Knicks-Nets Preview

The Associated Press

The Nets relocated to the New York Knicks' backyard, and were looking to start the season by showing off their new home to the neighbors.

Superstorm Sandy put those plans on hold.

After waiting for over three weeks, the Nets finally get to host the Knicks on Monday night in what is now an early season matchup between the two top teams in the Atlantic Division.

The Nets' long-awaited move from New Jersey to Brooklyn came to fruition this season. However, a storm that ravaged the East Coast postponed the scheduled Nov. 1 regular-season opener against the Knicks (9-3) at Barclays Center.

Instead of debuting their new digs, the Nets will try to show division-leading New York it has reason to worry.

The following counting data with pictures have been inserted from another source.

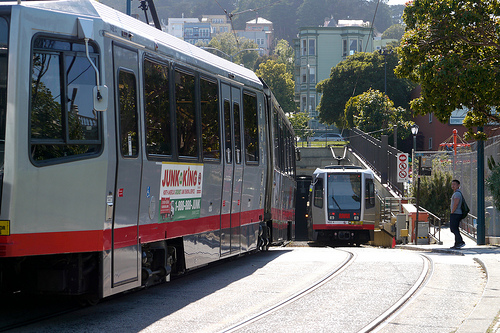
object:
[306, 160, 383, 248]
train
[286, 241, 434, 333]
tracks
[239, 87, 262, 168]
windows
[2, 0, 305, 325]
train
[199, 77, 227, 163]
windows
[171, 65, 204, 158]
windows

It's still very early, but Brooklyn is one game behind the Knicks, thanks in part to a 6-1 home record - the franchise's best start as host since winning 18 of the first 19 of 2002-03.

The Nets' home winning streak reached five games Sunday after beating Portland 98-85. They haven't put together a longer run there since reeling off seven straight bridging 2006-07 and 2007-08.

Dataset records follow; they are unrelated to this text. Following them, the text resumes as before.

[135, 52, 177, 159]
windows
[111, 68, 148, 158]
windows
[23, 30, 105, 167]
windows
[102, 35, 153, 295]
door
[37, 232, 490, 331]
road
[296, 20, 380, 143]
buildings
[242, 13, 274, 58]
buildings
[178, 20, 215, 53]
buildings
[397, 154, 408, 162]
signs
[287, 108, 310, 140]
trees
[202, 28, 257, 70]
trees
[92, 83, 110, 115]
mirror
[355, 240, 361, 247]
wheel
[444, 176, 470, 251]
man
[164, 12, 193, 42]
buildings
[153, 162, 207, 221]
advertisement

"There's going to be more energy," said forward Kris Humphries, who had 14 points, 10 rebounds and two steals Sunday. "Each play is going to be bigger. So I think it's tough because of the atmosphere but we have to come out and execute, not get caught up in the Nets-Knicks thing."

Carmelo Anthony, a native of Brooklyn, feels the Knicks should find motivation in the rivalry.

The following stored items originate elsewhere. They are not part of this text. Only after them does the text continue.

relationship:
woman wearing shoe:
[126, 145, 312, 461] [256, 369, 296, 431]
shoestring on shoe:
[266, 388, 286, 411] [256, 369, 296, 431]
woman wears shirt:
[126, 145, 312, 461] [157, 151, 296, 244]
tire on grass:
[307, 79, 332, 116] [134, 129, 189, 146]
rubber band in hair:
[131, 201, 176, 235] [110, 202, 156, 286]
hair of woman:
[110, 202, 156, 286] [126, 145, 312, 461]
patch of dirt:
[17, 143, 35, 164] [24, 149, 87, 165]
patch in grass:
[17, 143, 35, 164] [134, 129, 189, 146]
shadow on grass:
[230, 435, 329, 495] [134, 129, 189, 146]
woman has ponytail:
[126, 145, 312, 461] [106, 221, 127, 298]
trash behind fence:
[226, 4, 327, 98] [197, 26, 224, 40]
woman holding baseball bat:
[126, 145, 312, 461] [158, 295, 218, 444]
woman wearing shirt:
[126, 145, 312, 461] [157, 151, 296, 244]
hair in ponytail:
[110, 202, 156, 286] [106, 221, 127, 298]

"If we don't get up for this game, then I don't know what games we'll get up for," Anthony said. "It's an inner-city game, New York vs. Brooklyn. To me, going back home, going back to my borough, playing my first game back there is a very special moment for myself."

Anthony is among the NBA leaders with 25.6 points per game, and he's averaging 28.8 over five games after scoring 29 in Sunday's 121-100 victory over Detroit. It was the Knicks' highest scoring performance so far this season, and came on the heels of consecutive road defeats.

"We just kind of had a lapse those two games, I would like to think, and (Sunday) was a lot better," coach Mike Woodson said.

New York is thriving from beyond the arc, converting 45.3 percent of its shots in four games after hitting 17 of 33 against the Pistons. Anthony is a major part of that success, making 15 of 27 3-pointers in that span.

The superstar forward is 9 for 19 on such shots while averaging 31.7 points over his last three road meetings with the Nets.

The Knicks are averaging 106.7 points while winning six of seven meetings with the Nets, including three in a row as the visitor.

Deron Williams, who had 15 points, 12 assists and a season-high three steals Sunday, will try to help Brooklyn end that skid by continuing his success against New York. The All-Star guard is averaging 22.8 points and 11.1 assists in his past nine meetings, including a 38-point effort in a 100-92 road win on Feb. 20.

A sore right calf sidelined him for a 104-95 home loss on April 18.

The Nets are hoping the move to Brooklyn can provide a home-court advantage that was rarely evident when they resided across the Hudson River.

"There's definitely going to be some Knicks fans in there, but I don't think it will be as bad as it was last year," Williams said.